For over half a year, I have been single and caught in the endless cycle of dating apps—scrolling, swiping, and second-guessing. While I’ve met some nice people along the way, the overall experience has been exhausting, plagued by superficial connections and lingering insecurities. With Valentine’s Day approaching fast, I decided to change things up by stepping away from the digital realm and into a room filled with potential connections at a speed dating event.
"Love Songs and Sonnets," organized by The Doll House, WREATH Literary Collective, and House of Friends of Greater Chicago, marked my first-ever foray into speed dating. I’d only ever seen it in movies and TV shows, and whenever I heard about real-life events, they always seemed geared toward people in their 30s and 40s. Turns out, it was a first for The Doll House as well.
Though labeled as a speed dating event, it welcomed people seeking friends, lovers, or even foes, a fun twist on the traditional format. The Doll House’s founder, Sassy Dougherty, who met her own partner through speed dating, albeit indirectly, had long wanted to host such an event, citing her frustration with dating apps. "I hate dating apps," she admitted. "There's just such a miss for human connection on dating apps."

Photo by: Amina Sergazina
The Doll House already has plans for future events, including mud wrestling this summer, where, in Dougherty’s words, “it might be fun to have a foe to wrestle.”
The setup was simple but chaotic: three rounds with 10 participants each. Five people remained seated while the others rotated every 90 seconds. Six icebreaker questions were provided like "Are you looking for a friend, love, or foe?" "What’s your most prized possession?" "What’s something you could teach a class on?" and more. But with less than two minutes per interaction, conversations felt like a race against the clock.
The "speed" in speed dating is no joke. Just as I felt a connection beginning to form, the timer would ring, signaling an abrupt goodbye. And yet, what I feared might be unbearably awkward instead turned out to be unexpectedly fun. There was an unspoken camaraderie among participants, a shared understanding that we were all stepping out of our comfort zones together.
That’s not to say it was perfect. The noise level made hearing difficult, forcing interactions into brief, shouted snippets. Any attempt at subtlety, banter, or flirtation was drowned out by the surrounding chatter.
By the end, I hadn’t fallen in love, but I was definitely intrigued by the experience and I continued to talk to other participants.
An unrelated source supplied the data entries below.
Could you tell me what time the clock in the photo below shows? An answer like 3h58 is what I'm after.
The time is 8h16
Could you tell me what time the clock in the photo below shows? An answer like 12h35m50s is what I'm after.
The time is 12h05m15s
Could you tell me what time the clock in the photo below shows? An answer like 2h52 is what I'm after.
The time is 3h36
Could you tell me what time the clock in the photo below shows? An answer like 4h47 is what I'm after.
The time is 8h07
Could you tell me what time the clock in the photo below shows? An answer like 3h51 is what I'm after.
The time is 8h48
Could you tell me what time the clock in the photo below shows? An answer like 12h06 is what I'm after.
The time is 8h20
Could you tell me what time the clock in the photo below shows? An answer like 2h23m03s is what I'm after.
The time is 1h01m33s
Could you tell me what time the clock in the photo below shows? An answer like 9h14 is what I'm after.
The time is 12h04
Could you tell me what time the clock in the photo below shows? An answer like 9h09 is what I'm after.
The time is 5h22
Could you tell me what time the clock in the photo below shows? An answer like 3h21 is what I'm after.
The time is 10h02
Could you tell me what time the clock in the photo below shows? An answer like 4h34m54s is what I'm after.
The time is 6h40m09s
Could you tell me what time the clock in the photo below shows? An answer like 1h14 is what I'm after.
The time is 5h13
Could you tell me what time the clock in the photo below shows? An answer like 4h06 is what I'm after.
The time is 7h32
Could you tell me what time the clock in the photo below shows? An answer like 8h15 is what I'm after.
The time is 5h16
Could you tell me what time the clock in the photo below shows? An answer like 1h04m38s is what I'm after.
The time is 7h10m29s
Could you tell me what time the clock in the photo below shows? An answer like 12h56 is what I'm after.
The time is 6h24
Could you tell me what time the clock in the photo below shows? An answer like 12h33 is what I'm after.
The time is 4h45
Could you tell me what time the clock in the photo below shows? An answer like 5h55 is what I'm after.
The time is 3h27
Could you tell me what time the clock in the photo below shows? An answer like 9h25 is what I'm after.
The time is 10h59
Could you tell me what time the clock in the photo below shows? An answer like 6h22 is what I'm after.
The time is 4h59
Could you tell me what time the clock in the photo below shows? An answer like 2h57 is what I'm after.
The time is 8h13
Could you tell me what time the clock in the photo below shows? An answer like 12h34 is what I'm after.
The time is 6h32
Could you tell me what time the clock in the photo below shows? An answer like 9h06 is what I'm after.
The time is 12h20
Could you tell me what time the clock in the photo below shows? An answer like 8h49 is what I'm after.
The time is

Annabelle Weber, 21, who described herself as "deeply, maniacally, maniacally single," admitted she was skeptical before attending. "I thought it was, at the end of the day, fun and kind of stupid and dumb in a good way," she said.
Weber acknowledged the societal stigma around speed dating. "It can feel corny and desperate," she added. "But putting people in a flirtatious setting off the bat was interesting. You have to allude to flirting but also keep things friendly and not aggressive. That was something fun to do, where you put on a persona right away for such a short time. I'm pretty sure I made every guy laugh or shocked, and I wanted to just play a character of the fun little whimsical girl and I think I succeeded, except no one could hear me."
As for me, while I won’t be throwing my phone into the Chicago River just yet, this experience reminded me of something dating apps often fail to capture: the unpredictability of human interaction. Whether I met a future partner that night or not remains to be seen; but at the very least, I left with a renewed appreciation for stepping outside my comfort zone and, perhaps more importantly, the realization that real-life connection, however chaotic, is far more thrilling than a right swipe.